Other key changes include:

  • Expanding the definition of a breach to include the unauthorized access to private information in addition to unauthorized acquisition of private information. Access may include viewing, copying or downloading private information.
  • Requiring businesses that own or license New York residents’ private information to implement “reasonable safeguards” to protect the security of the information.
  • Creating an exception to breach notification obligations where exposure of private information occurs as the result of an inadvertent disclosure by a person authorized to access the private information and where a business reasonably determines the exposure poses no risk of financial or emotional harm to the affected persons. While this creates a new exception, the inclusion of undefined emotional harm may in effect make it more limited than in other states.
  • Exempting notification obligations where the notifying business has also made notification pursuant to certain other federal or New York regulation, including those promulgated under the Gramm-Leach-Bliley Act (GLBA), the Health Insurance Portability and Accountability Act (HIPAA), the New York Division of Financial Services (NYDFS) Cybersecurity Regulation, or by other state departments or agencies.
  • Expanding from two years to three years the period of time in which the New York attorney general may bring an action against a business for violations of the act.
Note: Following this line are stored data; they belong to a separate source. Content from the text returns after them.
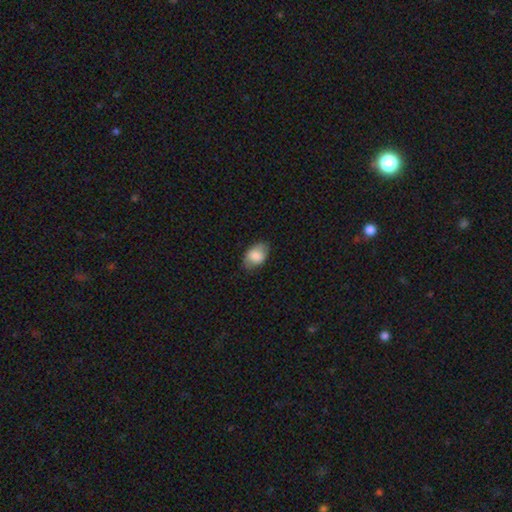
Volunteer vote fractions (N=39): A smooth galaxy with no disk features (82%) that is in between round and cigar-shaped (94%).

Vote fractions:
- Smooth or featured? smooth: 82% / featured or disk: 13% / star or artifact: 5%
- How rounded? in between: 94% / round: 6% / cigar-shaped: 0%
- Merging? none: 81% / minor disturbance: 16% / major disturbance: 3% / merger: 0%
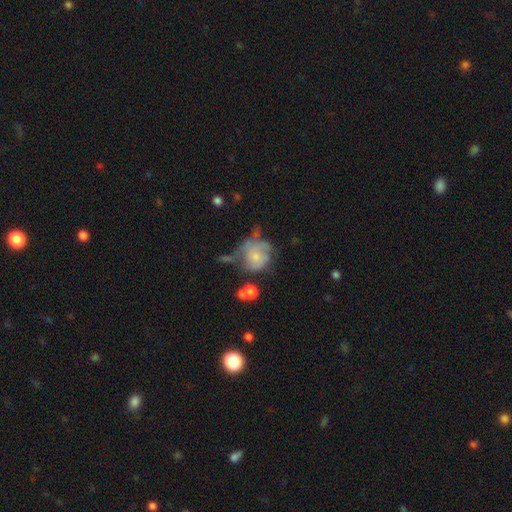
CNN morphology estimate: type=smooth (52%); roundness=round (72%); merging=none (31%).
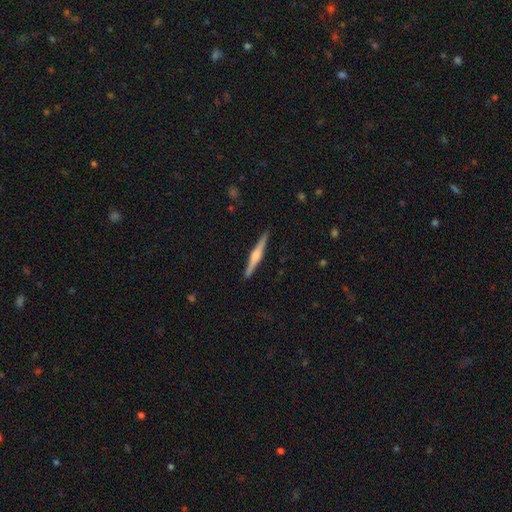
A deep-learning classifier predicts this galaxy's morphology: featured or disk 70%, smooth 25%, star or artifact 5%. Down the decision tree: edge-on disk — yes (98%); edge-on bulge — rounded (80%); merging — none (91%).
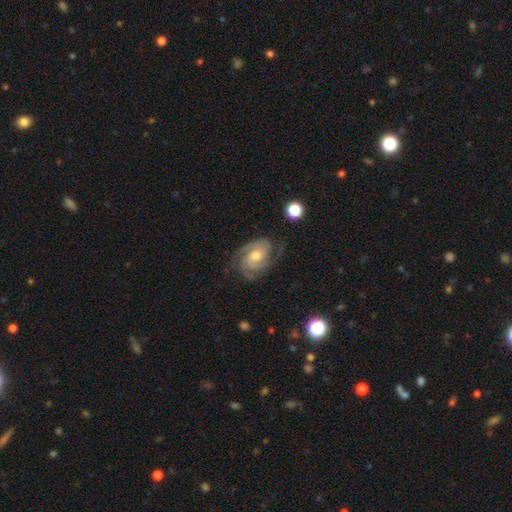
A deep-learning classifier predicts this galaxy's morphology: A featured or disk galaxy (88%) with no bar (59%), 2 (56%) tight (58%) spiral arms (97%) and a moderate central bulge (68%). Merging: none (74%).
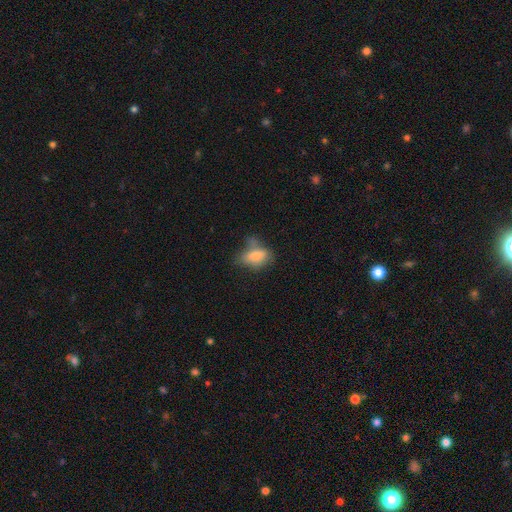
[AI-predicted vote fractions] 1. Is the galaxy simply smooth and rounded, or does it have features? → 72% smooth, 18% featured or disk, 10% star or artifact.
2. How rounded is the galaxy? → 84% in between, 10% round, 6% cigar-shaped.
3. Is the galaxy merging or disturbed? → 39% none, 32% minor disturbance, 18% major disturbance, 10% merger.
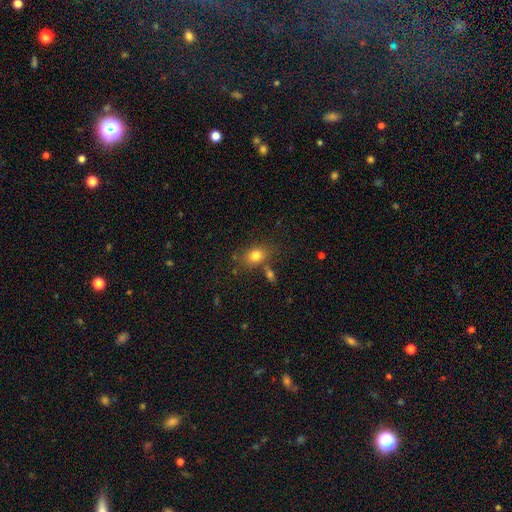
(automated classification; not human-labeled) This appears to be a smooth galaxy with no disk features (80%) that is in between round and cigar-shaped (62%). Merging: none (67%).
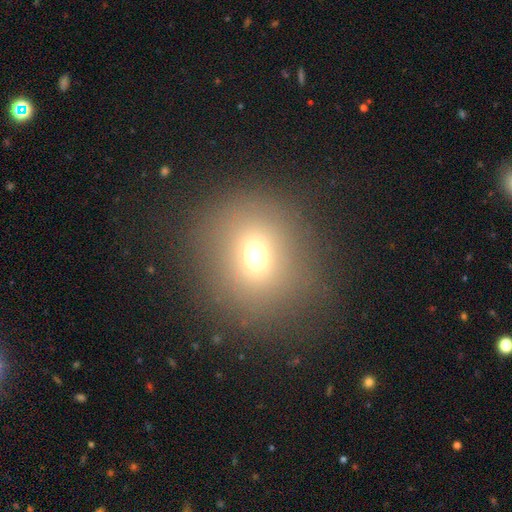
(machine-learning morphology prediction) smooth_or_featured: smooth (p=0.66) [alt: star or artifact p=0.21]
how_rounded: round (p=0.85) [alt: in between p=0.14]
merging: none (p=0.83) [alt: minor disturbance p=0.09]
Compliance with the new “reasonable safeguards” standard may have significant impact to businesses maintaining private information of New York residents. The SHIELD Act sets forth a list of administrative, technical and physical safeguards that businesses may be required to implement through an information security program. These safeguards include (i) designating one or more employees to implement the security program, (ii) training and managing employees in security program practices, (iii) regular testing and monitoring of the effectiveness of key company controls and systems, and (iv) disposing of private information within a reasonable time after the information is no longer needed.

The SHIELD Act permits a “small business” to tailor its information security program as appropriate for the business’ size, the nature of the business’s activities and the sensitivity of the private information maintained, but the practical effect of that standard remains to be seen. Businesses not meeting the definition of a small business may still be deemed compliant if they comply with certain other data security requirements, such as those found under GLBA, HIPAA or the NYDFS Cybersecurity Regulation.

Notably, the SHIELD Act was passed following the introduction of S5642, the New York Privacy Act, in the New York State Senate on May 9. The New York Privacy Act, a comprehensive data privacy bill, has quickly drawn comparisons to the California Consumer Privacy Act (CCPA). While the nascent New York Privacy Act could ultimately have a greater impact on entities conducting business in New York, the SHIELD Act will likely have a more immediate effect on businesses and consumers. Assuming the Governor signs the bill into law, the act will take effect 90 days thereafter.

Why it matters: Companies doing business in New York that maintain private information of New York residents should carefully review their cybersecurity policies and procedures and make any necessary adjustments to their incident response plans in the event of a data breach. Additionally, companies should ensure that their information security programs comply with the SHIELD Act’s required data security safeguards. Finally, companies would be well advised to continue to monitor the developments of the New York Privacy Act as it makes its way through the New York State Legislature. Manatt’s privacy and data security team will continue to update and advise you about important developments in this space.

1 New York joins states such as Arkansas (expanding its definition of personal information under its breach notification statute to include biometric information, effective July 2019), Colorado (amending its breach notification statute to require businesses to implement reasonable security procedures, already in effect), Louisiana (expanding its definition of personal information under its breach notification statute to include biometric information, already in effect), New Jersey (expanding its definition of personal information under its breach notification statute to include email addresses and online user names, effective September 2019) and Texas (amending its breach notification statute to include a notification timeline to consumers and the state attorney general, effective January 2020).